Su término municipal tiene una superficie de 398,25 km2 
y su población de hecho en el área metropolitana 
alcanza el millón de habitantes. 

Los factores ambientales y geográficos que han incidido de un modo 
más notorio en el desarrollo y evolución 
de la ciudad han sido la influencia marina,


la ubicación del municipio sobre dos valles fluviales 
(Guadalhorce y Guadalmedina), su orografía y su régimen climático. 


El mar Mediterráneo baña sus costas, y los montes de Málaga la circundan,
conformando una barrera montañosa que la defiende del frío,


caracterizándose su clima por sus suaves temperaturas gracias 
al papel del mar como regulador térmico. 

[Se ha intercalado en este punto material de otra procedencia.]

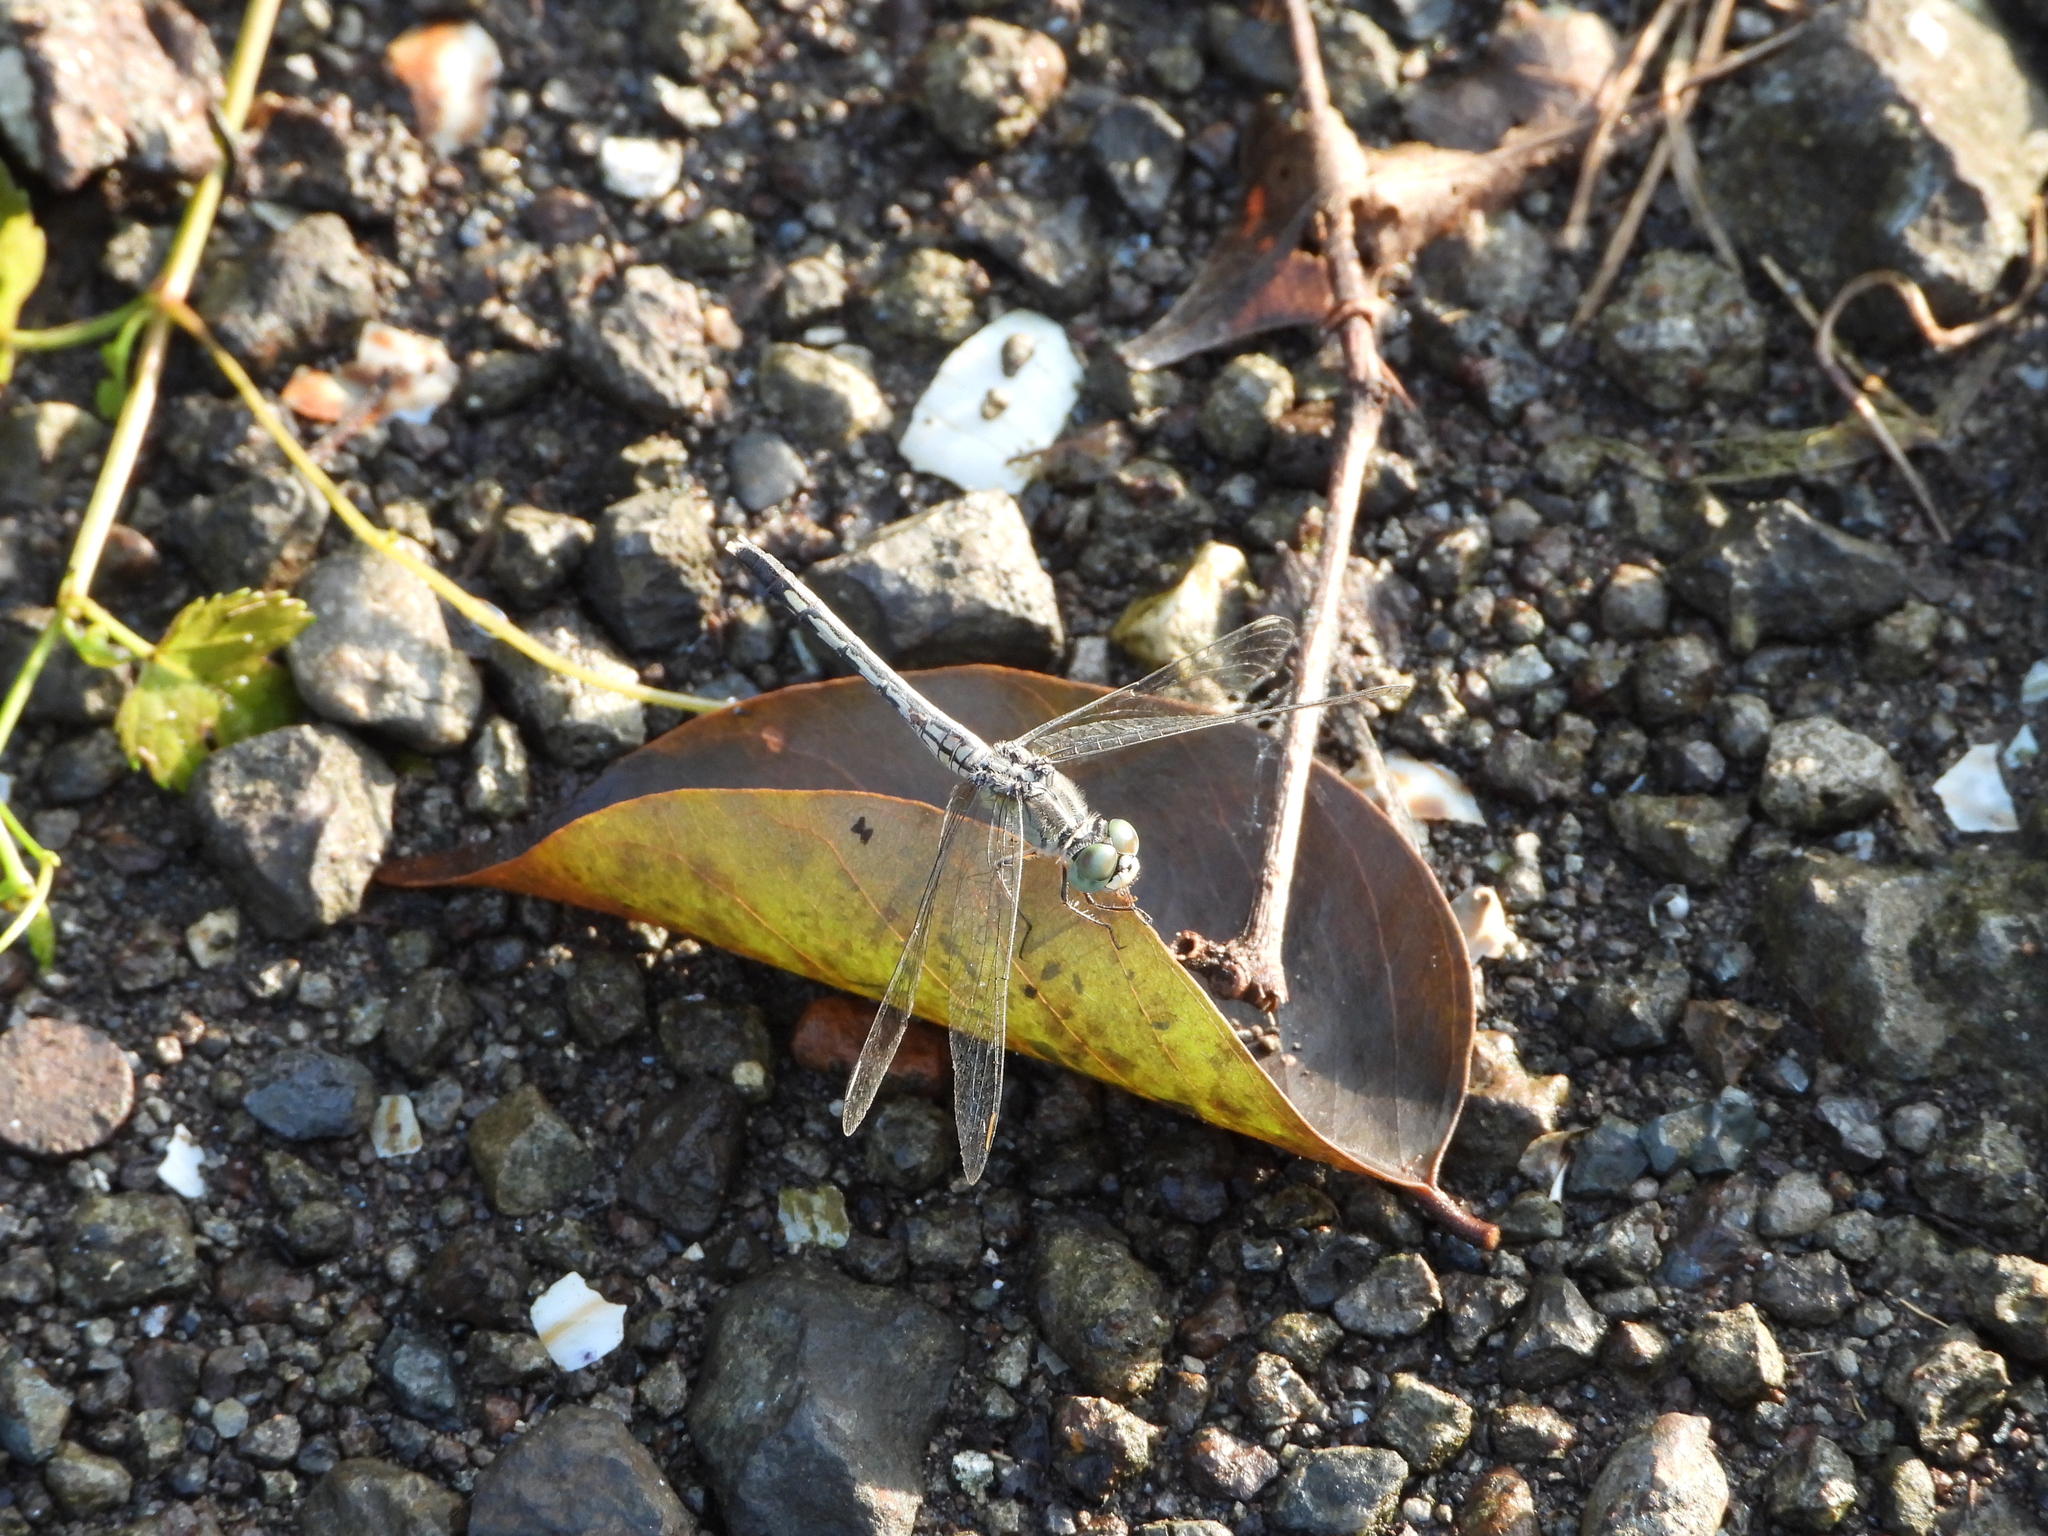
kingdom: Animalia
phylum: Arthropoda
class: Insecta
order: Odonata
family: Libellulidae
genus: Diplacodes
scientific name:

Su orografía es abrupta, con una altura media de 500 m. 
La ciudad fue fundada por los fenicios, quienes construyeron un poblado
cerca del cerro donde hoy se encuentra la Alcazaba.

 
Durante la época de los romanos, Málaga gozó del privilegio 
de ciudad confederada de Roma. 


Vivió una de sus etapas de mayor 
progreso bajo el control de los árabes.

En 1487 es conquistada por los Reyes 
Católicos. 
Fue esta una etapa de imparable decadencia.

A finales del siglo XVIII 
y principios del XIX, en Málaga 
nace una alta burguesía en torno 
a dos grandes familias:
la de los Larios y la de los Heredia, que convierten a la ciudad en el centro industrial de nuestro país.

Además  de la Alcazaba, cuenta con otros monumentos históricos de interés, tales como El Castillo de Gibralfaro,

 
La Catedral y El Museo Catedralicio o


El Teatro Romano.

 
Consta de numerosos Parques y jardines históricos;
algunos de ellos son El Parque de Málaga,

 
Los Jardines de Pedro Luís Alonso,

 
Los Jardines de Puerta Oscura,

 
El Jardín Botánico-Histórico La Concepción o

 
El Parque Natural Montes de Málaga.

 
En la actualidad, Málaga sigue creciendo. 

El gran milagro de Málaga ha sido el desarrollo de la Costa del Sol,
 que la ha convertido en capital mundial del turismo.